As Norman dispensed two small paper cups to each of the patients, one with light blue pills, the other with an orange liquid, Dr Shackleton spoke, “once you’ve finished your vitamins and electrolyte drink, you’re free to go. Thank you for your participation today.”
“Aren’t ya gonna check that we took our meds first doc?”
He knew that none of them were getting better. There was no release scheduled, or even contemplated. At best they emulated human traits, but left to their own they would become the monsters they knew themselves to be. “Buddy, this is an exercise in trust. I can’t be checking up on you all the time, what would you do once you’re released? You need to decide what’s best for you, yourself. Vitamins and fluids are the best we can do for you here to augment the diet that’s available.”
Griffin said, “don’t drink the water, it’s laced with psychoactive meds that can make you paranoid. The electrolyte is safe, the sugars prevent the drugs from binding properly.”
“Well if the food was better, all our needs would be satiated. Even if we could get the occasional live deer for doggy and I to share, something to savour.”
“Maybe we can follow that thread next week Vlad, is there something about draining a victim that makes you feel more connected? Perhaps bridging your thousands of years of existence to something more contemporary?” Allowing himself a slight smile, the doctor knew, these monsters wouldn’t eat their pills. He had found them in bedding, under mattresses, and even carelessly discarded on the floor. It didn’t’ matter, they were placebos. Part pacing the inmates through the motions, part distraction. Over the last decade he had found other pursuits that satisfied his craving for discovery and learning, the sort of learning that only experiment provides. At first it began with separate sessions with Bruce and Griffin, as a way to connect with them, understand their science and their minds. Later, he conducted his own trials with soluble concoctions of psychoactive substances to heighten a particular psychosis, administered into the food.

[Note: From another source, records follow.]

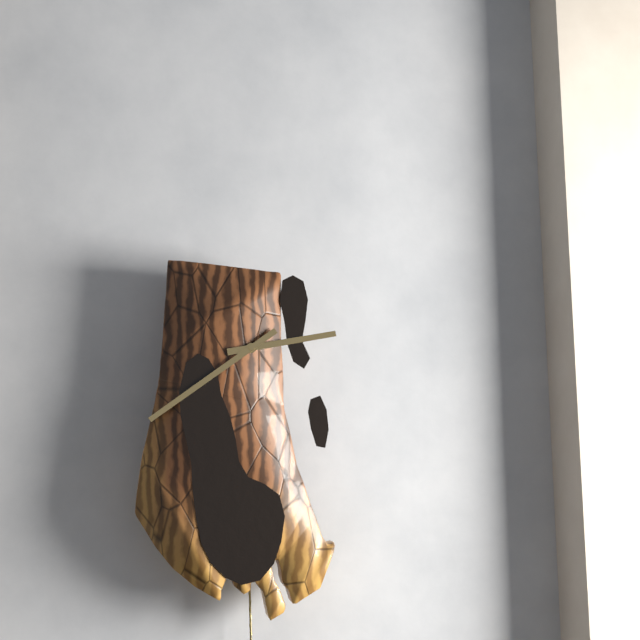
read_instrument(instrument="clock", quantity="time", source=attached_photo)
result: 2:39
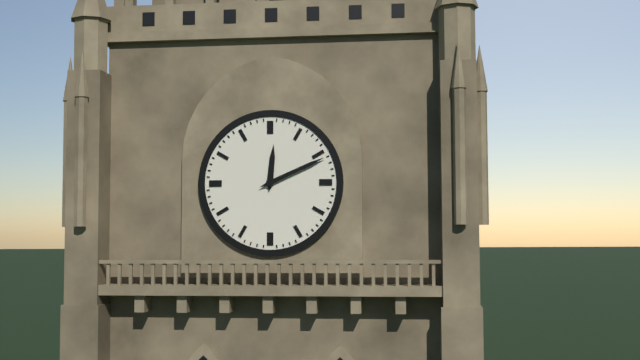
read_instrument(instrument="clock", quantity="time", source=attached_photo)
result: 12:11
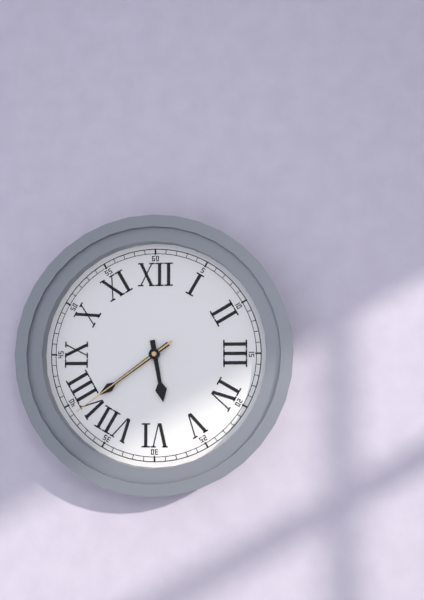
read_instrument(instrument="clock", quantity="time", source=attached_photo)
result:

Griffin was right, the water was laced, but it wasn’t the drinking water, but rather the water used for cooking. Allowing the psychoactive cocktail to be infused into the food. Tasteless, colorless, innocuous, and perfect; each meal tailored to a condition. Shakleton would create his own brand of monsters, manipulate conflict and tensions, all playing out for his Halloween parade.